| Problem to work on |
From the entries below, copy every line where the string "company" appears.

| Dataset extract |
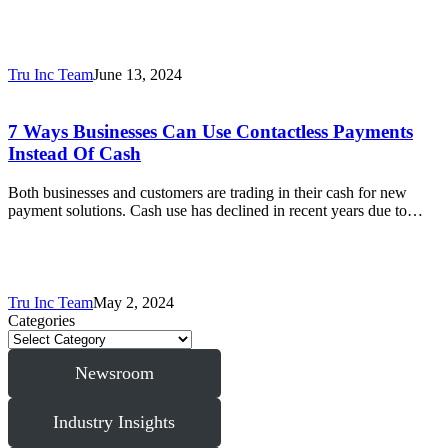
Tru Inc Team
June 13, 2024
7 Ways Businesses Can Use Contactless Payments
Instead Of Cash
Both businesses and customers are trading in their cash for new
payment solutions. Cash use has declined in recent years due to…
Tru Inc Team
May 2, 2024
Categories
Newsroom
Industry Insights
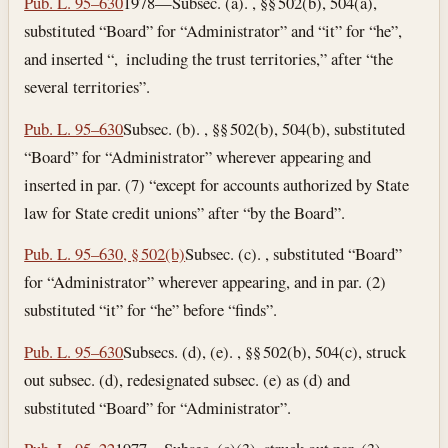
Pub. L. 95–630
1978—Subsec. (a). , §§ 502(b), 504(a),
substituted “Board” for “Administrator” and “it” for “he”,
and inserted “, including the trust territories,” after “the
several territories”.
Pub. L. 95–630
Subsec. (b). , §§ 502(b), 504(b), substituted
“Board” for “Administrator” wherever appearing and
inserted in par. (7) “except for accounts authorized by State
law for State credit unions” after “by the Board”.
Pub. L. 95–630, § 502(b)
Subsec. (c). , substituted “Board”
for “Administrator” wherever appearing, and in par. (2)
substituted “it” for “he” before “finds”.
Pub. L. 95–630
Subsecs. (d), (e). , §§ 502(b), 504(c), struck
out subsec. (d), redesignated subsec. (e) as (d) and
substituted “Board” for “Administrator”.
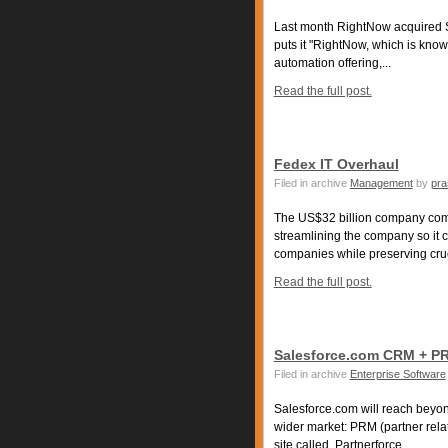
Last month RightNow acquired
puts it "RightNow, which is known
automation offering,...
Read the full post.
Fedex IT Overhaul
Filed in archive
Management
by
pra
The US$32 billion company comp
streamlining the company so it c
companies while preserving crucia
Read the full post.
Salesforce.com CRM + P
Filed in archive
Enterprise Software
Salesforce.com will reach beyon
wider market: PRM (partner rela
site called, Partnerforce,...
* * *
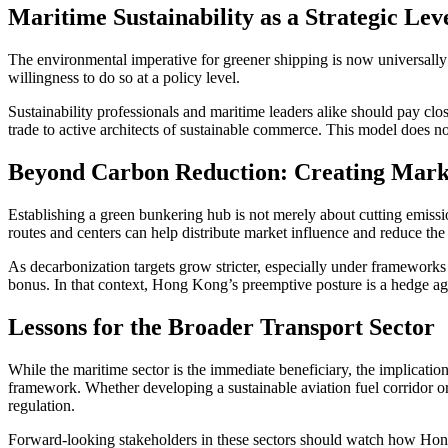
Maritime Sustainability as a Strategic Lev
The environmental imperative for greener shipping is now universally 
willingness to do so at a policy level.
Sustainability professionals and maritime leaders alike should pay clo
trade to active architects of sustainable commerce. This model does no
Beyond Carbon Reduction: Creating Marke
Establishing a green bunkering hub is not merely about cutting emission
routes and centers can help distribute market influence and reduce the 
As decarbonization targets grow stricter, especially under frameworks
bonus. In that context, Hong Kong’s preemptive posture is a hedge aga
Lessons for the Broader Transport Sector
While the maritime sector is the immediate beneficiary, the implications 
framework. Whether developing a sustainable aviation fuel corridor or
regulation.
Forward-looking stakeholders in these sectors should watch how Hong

| Exercise output |
The US$32 billion company comp
streamlining the company so it c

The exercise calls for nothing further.